*** Document passage Section Begins ***

You are viewing a plain text version of this content. The canonical link for it is here.

Posted to user@hbase.apache.org by Ameya Kantikar <am...@groupon.com> on 2013/04/18 07:38:17 UTC

Under Heavy Write Load + Replication On : Brings All My Region Servers Dead

I am running Hbase 0.94.2 from cloudera cdh4.2. (10 machine cluster)

Under heavy write load, and when replication is on, all my region servers
are going down.

*** Document passage Section Ends ***

## Task objective
Write out the entire HBase mailing list post word for word. Use only the HBase mailing list post above.

*** Material provided Section Begins ***

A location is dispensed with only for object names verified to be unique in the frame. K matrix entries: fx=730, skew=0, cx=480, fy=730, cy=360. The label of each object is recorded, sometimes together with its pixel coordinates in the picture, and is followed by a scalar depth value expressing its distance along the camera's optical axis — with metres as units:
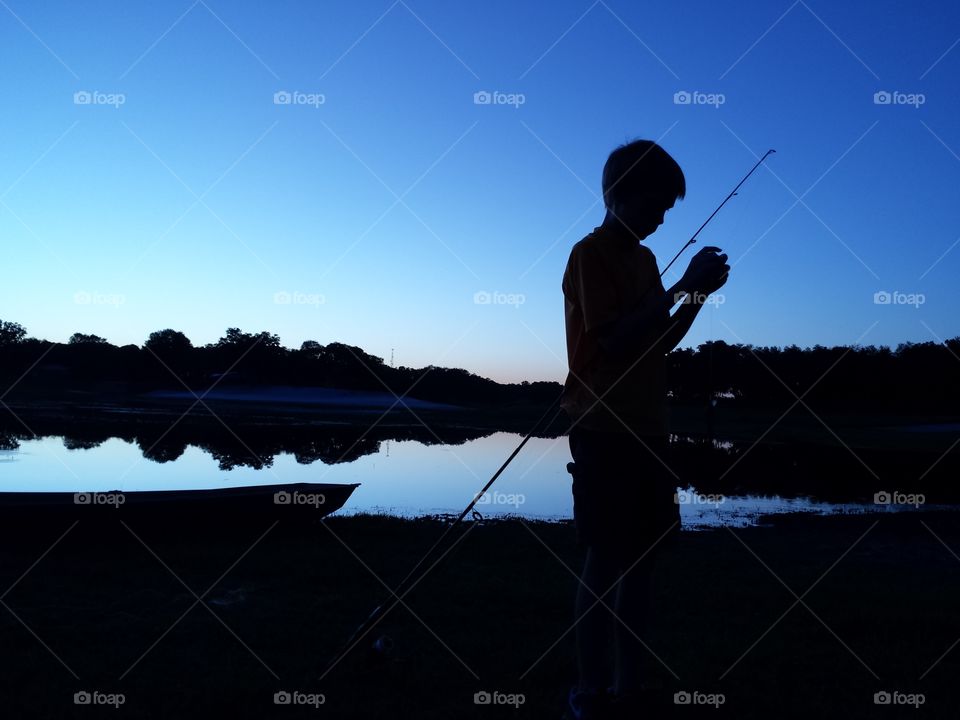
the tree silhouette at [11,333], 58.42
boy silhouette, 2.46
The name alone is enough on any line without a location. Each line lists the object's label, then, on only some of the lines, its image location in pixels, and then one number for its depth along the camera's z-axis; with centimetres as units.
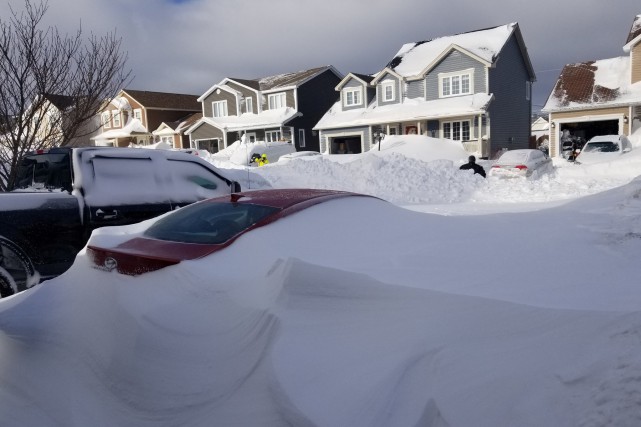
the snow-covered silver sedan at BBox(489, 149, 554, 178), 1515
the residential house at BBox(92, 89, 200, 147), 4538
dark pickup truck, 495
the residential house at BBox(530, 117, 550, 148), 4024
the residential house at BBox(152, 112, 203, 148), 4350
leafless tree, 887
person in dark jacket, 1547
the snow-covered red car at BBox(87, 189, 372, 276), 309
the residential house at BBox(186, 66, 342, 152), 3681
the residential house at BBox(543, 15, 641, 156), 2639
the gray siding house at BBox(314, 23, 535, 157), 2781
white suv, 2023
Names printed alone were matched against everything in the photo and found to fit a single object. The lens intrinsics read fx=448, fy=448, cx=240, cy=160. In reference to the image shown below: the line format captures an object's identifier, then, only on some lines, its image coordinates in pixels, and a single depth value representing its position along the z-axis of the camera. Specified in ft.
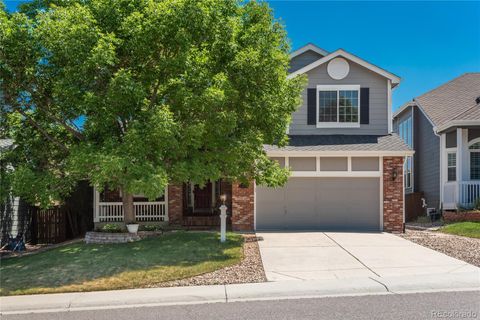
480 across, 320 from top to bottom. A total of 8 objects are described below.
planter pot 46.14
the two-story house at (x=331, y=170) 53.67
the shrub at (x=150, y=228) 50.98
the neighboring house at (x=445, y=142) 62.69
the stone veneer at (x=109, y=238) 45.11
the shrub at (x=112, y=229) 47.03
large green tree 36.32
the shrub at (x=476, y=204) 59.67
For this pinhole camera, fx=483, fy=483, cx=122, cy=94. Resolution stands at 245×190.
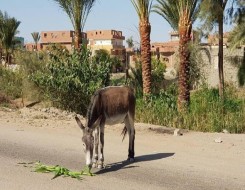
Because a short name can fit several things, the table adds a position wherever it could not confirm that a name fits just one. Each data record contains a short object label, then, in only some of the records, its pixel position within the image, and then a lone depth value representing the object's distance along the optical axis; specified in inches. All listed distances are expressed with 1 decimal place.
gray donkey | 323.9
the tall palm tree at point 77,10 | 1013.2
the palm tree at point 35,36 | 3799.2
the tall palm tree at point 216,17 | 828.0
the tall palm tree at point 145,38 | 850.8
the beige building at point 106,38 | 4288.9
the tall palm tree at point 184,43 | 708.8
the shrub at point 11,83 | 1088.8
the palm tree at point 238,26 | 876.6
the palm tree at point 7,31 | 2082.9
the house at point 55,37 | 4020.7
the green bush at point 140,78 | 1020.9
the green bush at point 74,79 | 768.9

*** Material provided Section Ends ***

## Final answer
You are viewing a plain text version of this content. The canonical link for it is here.

Posted to user@hbase.apache.org by Ameya Kantikar <am...@groupon.com> on 2013/04/18 07:38:17 UTC

Under Heavy Write Load + Replication On : Brings All My Region Servers Dead

I am running Hbase 0.94.2 from cloudera cdh4.2. (10 machine cluster)

Under heavy write load, and when replication is on, all my region servers
are going down.